Back in early July, before I’d gone to Spain, I had lunch with an American friend of mine. I hadn’t seen her since before all this began, and we obviously needed to catch up. I’d known Jess since before I moved to Belgium, though I didn’t meet her face-to-face until I got there. We’d been “set-up” by a mutual professional contact, as we had the same interest in international education, and thus a friendship was born.
For our catch-up, we met at a local Mexican place, me still in a chest bandage, but now “tubeless”. She had lots of questions and I gave her the entire story. At the end, she told me about her own medical issues. Namely, that she had a very mysterious symptom that no one was able to diagnose: every time she drank alcohol, even two sips, she would experience a pain in her neck, which would radiate out. Sometimes it went all the way down her arm. It usually lasted about 90 minutes.

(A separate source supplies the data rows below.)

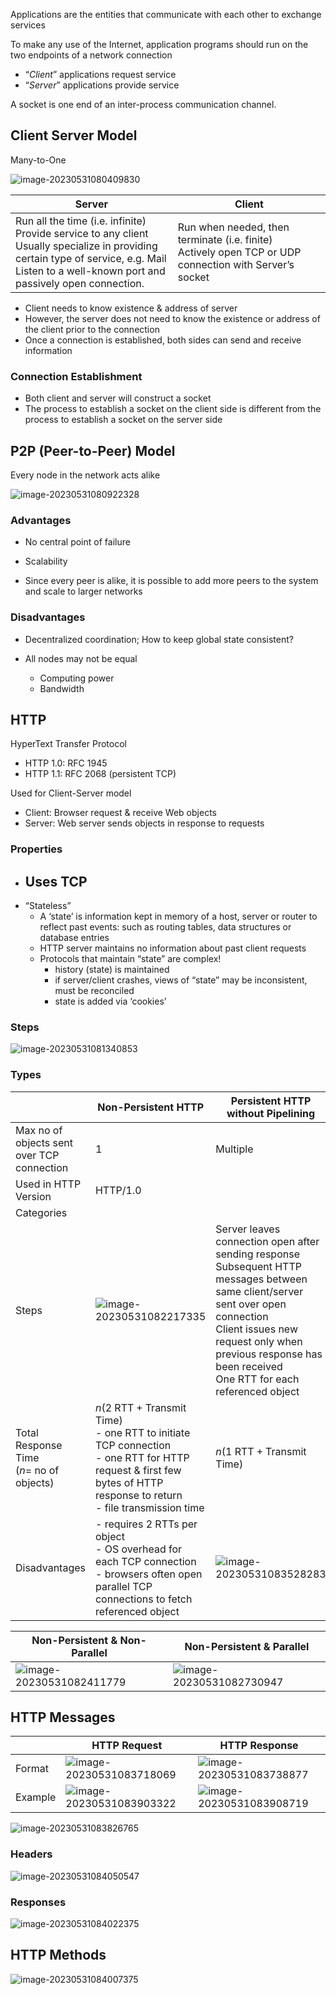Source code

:Applications are the entities that communicate with each other to exchange services

To make any use of the Internet, application programs should run on the two endpoints of a network connection

- “*Client*” applications request service
- “*Server*” applications provide service

A socket is one end of an inter-process communication channel.

## Client Server Model

Many-to-One

![image-20230531080409830](./assets/image-20230531080409830.png)

| Server                                                       | Client                                                       |
| ------------------------------------------------------------ | ------------------------------------------------------------ |
| Run all the time (i.e. infinite)<br/>Provide service to any client<br/>Usually specialize in providing certain type of service, e.g. Mail<br/>Listen to a well-known port and passively open connection. | Run when needed, then terminate (i.e. finite)<br/>Actively open TCP or UDP connection with Server’s socket |

- Client needs to know existence & address of server 
- However, the server does not need to know the existence or address of the client prior to the connection
- Once a connection is established, both sides can send and receive information

### Connection Establishment

- Both client and server will construct a socket
- The process to establish a socket on the client side is different from the process to establish a socket on the server side

## P2P (Peer-to-Peer) Model

Every node in the network acts alike

![image-20230531080922328](./assets/image-20230531080922328.png)

### Advantages

- No central point of failure
- Scalability

- Since every peer is alike, it is possible to add more peers to the system and scale to larger networks

### Disadvantages

- Decentralized coordination; How to keep global state consistent?
- All nodes may not be equal

  - Computing power
  - Bandwidth

## HTTP

HyperText Transfer Protocol

- HTTP 1.0: RFC 1945
- HTTP 1.1: RFC 2068 (persistent TCP)

Used for Client-Server model

- Client: Browser request & receive Web objects
- Server: Web server sends objects in response to requests

### Properties

- Uses TCP
  - 
- “Stateless”
  - A ‘state’ is information kept in memory
    of a host, server or router to reflect
    past events: such as routing tables,
    data structures or database entries
  - HTTP server maintains no information about past client requests
  - Protocols that maintain “state” are complex!
    - history (state) is maintained
    - if server/client crashes, views of “state” may be inconsistent, must be reconciled
    - state is added via ‘cookies’

### Steps

![image-20230531081340853](./assets/image-20230531081340853.png)

### Types

|                                                | Non-Persistent HTTP                                          | Persistent HTTP without Pipelining                           | Persistent HTTP with Pipelining                              |
| ---------------------------------------------- | ------------------------------------------------------------ | ------------------------------------------------------------ | ------------------------------------------------------------ |
| Max no of objects sent over TCP connection     | 1                                                            | Multiple                                                     | Multiple                                                     |
| Used in HTTP Version                           | HTTP/1.0                                                     |                                                              | HTTP/1.1                                                     |
| Categories                                     |                                                              |                                                              |                                                              |
| Steps                                          | ![image-20230531082217335](./assets/image-20230531082217335.png) | Server leaves connection open after sending response<br/>Subsequent HTTP messages  between same client/server sent over open connection<br />Client issues new request only when previous response has been received<br/>One RTT for each referenced object | Server leaves connection open after sending response<br/>Subsequent HTTP messages  between same client/server sent over open connection<br />Client sends requests as soon as it encounters a referenced object<br/>1 RTT for all referenced objects |
| Total Response Time<br />($n =$ no of objects) | $n (2 \ \text{RTT} + \text{Transmit Time})$<br />- one RTT to initiate TCP connection<br/>- one RTT for HTTP request & first few bytes of HTTP response to return<br/>- file transmission time | $n (1 \ \text{RTT} + \text{Transmit Time})$                  | $1 \ \text{RTT} + n(\text{Transmit Time})$                   |
| Disadvantages                                  | - requires 2 RTTs per object<br />- OS overhead for each TCP connection<br />- browsers often open parallel TCP connections to fetch referenced object | ![image-20230531083528283](./assets/image-20230531083528283.png) | ![image-20230531083555548](./assets/image-20230531083555548.png) |

| Non-Persistent & Non-Parallel                                | Non-Persistent & Parallel                                    |
| ------------------------------------------------------------ | ------------------------------------------------------------ |
| ![image-20230531082411779](./assets/image-20230531082411779.png) | ![image-20230531082730947](./assets/image-20230531082730947.png) |

## HTTP Messages

|         | HTTP Request                                                 | HTTP Response                                                |
| ------- | ------------------------------------------------------------ | ------------------------------------------------------------ |
| Format  | ![image-20230531083718069](./assets/image-20230531083718069.png) | ![image-20230531083738877](./assets/image-20230531083738877.png) |
| Example | ![image-20230531083903322](./assets/image-20230531083903322.png) | ![image-20230531083908719](./assets/image-20230531083908719.png) |

![image-20230531083826765](./assets/image-20230531083826765.png)

### Headers

![image-20230531084050547](./assets/image-20230531084050547.png)

### Responses

![image-20230531084022375](./assets/image-20230531084022375.png)

## HTTP Methods

![image-20230531084007375](./assets/image-20230531084007375.png)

In that phrase that people would begin to say so often, “of course, it’s nothing compared to your problems, but…”, she described it to me. (I always hated this. Of course, it’s good if my situation made others put their problems into perspective. But at the same time, I did not want my friends to stop telling me about themselves. It’s not like I ever felt that other people should suddenly decide their lives were perfect in the face of my problems! Nor did I think everyone was obligated to compare their problems with mine. Cancer is a pretty hard card to beat! And everyone has got their own drama to deal with.) She told me how it was getting worse, how she was now having to take pain pills every night, and how she was frustrated at the lack of progress in resolving it. They’d run all sorts of tests but couldn’t find a thing. Now the docs were thinking she had a pinched nerve, and I recommended my wonderful, house-call-making PT.
Then, just a few days before chemo began, I got a call from Jess with the most unbelievable news. You know that problem that was “nothing” compared to mine? Well it was almost exactly mine. Turns out she had Hodgkin’s (lymphatic cancer) and would be starting her own chemo just a week after me. I was terribly sorry for her, but was so relieved we’d have each other to go through it.
Jess was to start her own chemo two weeks after I started. Even though our chemos would be different, She was grateful to have someone just a bit ahead of her to give her a preview of what to expect. I told her that I treasured her as my new dearest friend because she was going above and beyond the call of duty since, throughout cancer, everyone says over and over “let me know if I can do anything,” or “if there’s anything you want or need…”, they’d be happy to oblige. I said to Jess, “but you’re the only one who understood that what I really wanted to say was ‘Please don’t make me do this alone’. Talk about throwing yourself on the fire! That is a true friend!”
Suddenly, the coincidences that Jess and I had in common were freaky. We were both 30 with birthdays a few days apart, were both Americans who had known each other previous to my moving abroad, who ended up – by sheer coincidence – living just few blocks apart in the same city. We shared the same (uncommon) professional interests. We were both cohabitating with our foreign boyfriends, which created the same unique combination of medical, insurance and residence issues. Our anniversary dates (with the boyfriends) were even just one day apart! At the “Office of Foreigners” we became known in tandem. If I was having trouble explaining my unusual situation, I’d say, “do you know the other American girl with cancer?”
They’d straighten up. “Do you mean…Ms. Black?”
“Yes,” I’d say. “I’m the other girl.”
And they’d say, “ohhhhh! Of course. Now I get it!”
Thus, my “cancer twin” was born. (You can find a photo of us here. I will post a photo properly once I am back on my own computer.)
I cannot say how treasured a friendship hers would come to be. Now I had someone who really did get what it was like. Someone who really did find it funny when I made a joke about chemotherapy or cancer! Someone who found blood draws, needles, stupid doctors, scary tests and losing hair all sincerely hysterical. What a relief! We had a whole world all our own. We could bitch and moan about all this and more, as long as we wanted, and never got tired of it, never found it uninteresting. She didn’t just listen, she understood. While I can’t say that I wouldn’t have traded it, for either of us, I certainly have a treasured bond with her and our experiences together cemented my feeling that Belgium really was where I was supposed to be. You’ll be hearing more about Jess as the story goes, I’m sure.